Though the original church painted by Carr burnt down in the early 1960s, the Mowachaht-Muchalaht community rebuilt it. The church now serves as a cultural centre and museum.
Artist: Eugene Jansson
Location: Stockholm, Sweden – Riddarfjärden Bay
Jansson resided in Stockholm for the entirety of his life, except for a few trips to other parts of Europe. Dawn over Riddarfjärden was painted from his family home on the hills of Södermalm, which had views over most of central Stockholm including the Riddarfjärden Bay and the Old Town. Deeply impressed by these views, Jansson became the first artist to represent them, with most of his paintings from the 1890s up to 1904 depicting scenes of Stockholm at dusk and dawn, as seen from his apartment.
Artist: Ferdinand Hodler
Location: Bernese Alps, Switzerland
Although Hodler mostly worked in Geneva, he traveled all over Switzerland, spending his summers in the mountains.
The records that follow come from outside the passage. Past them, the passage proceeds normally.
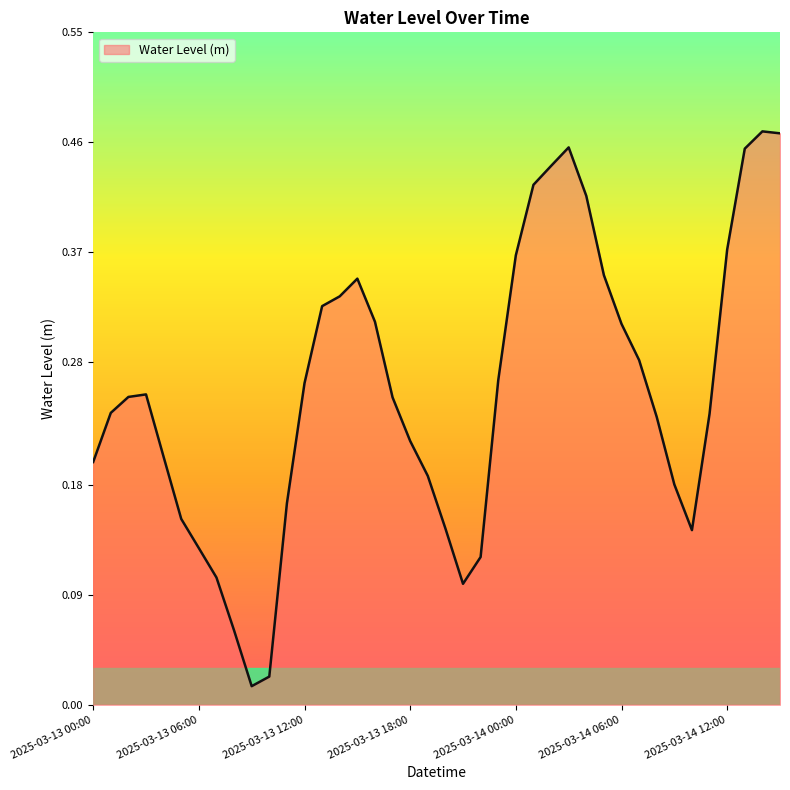

How many interior local valleys (lower than both neighbors) does the data have?

3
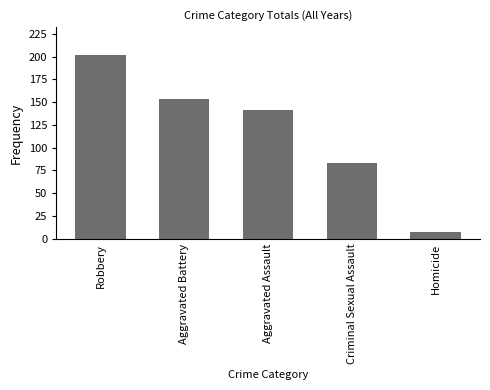

Approximately how many times larger is the value at Aggravated Assault compared to Homicide?

20.1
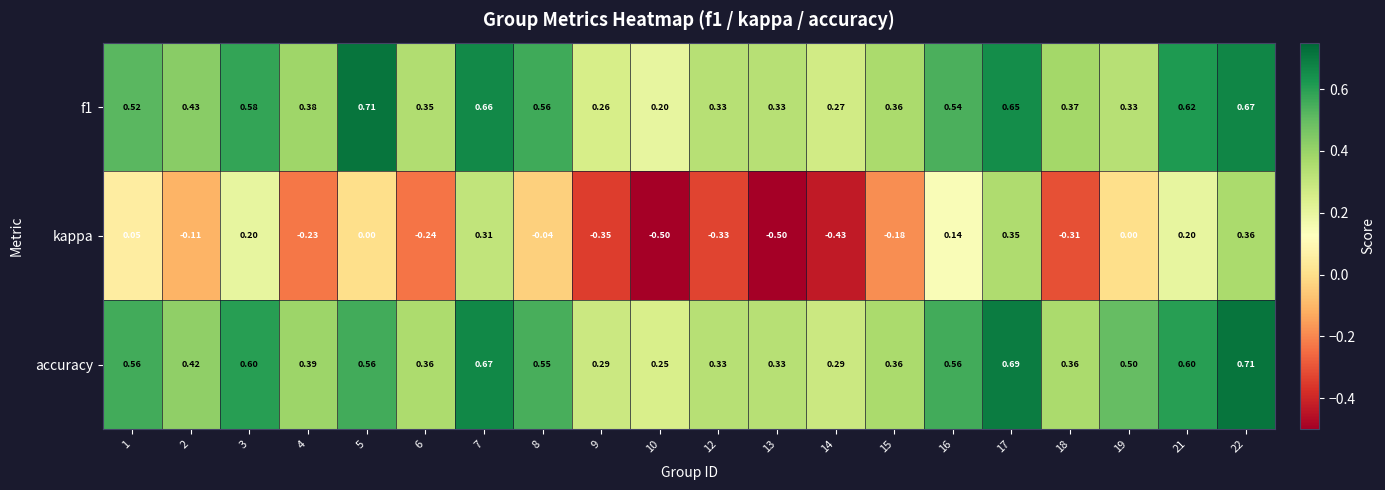

Count the number of categories in the chart.

20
Known as the ‘Swiss Pyramid’ for its near-perfect triangular shape, Mount Niesen inspired many artists to depict it, including Ferdinand Hodler.
Today, Mount Neisen is packed with tourists who visit for its spectacular views of the Bernese Oberland. It takes just 30 minutes to reach the 2362m summit of the mountain on the Funicular railways from the small village of Mülenen.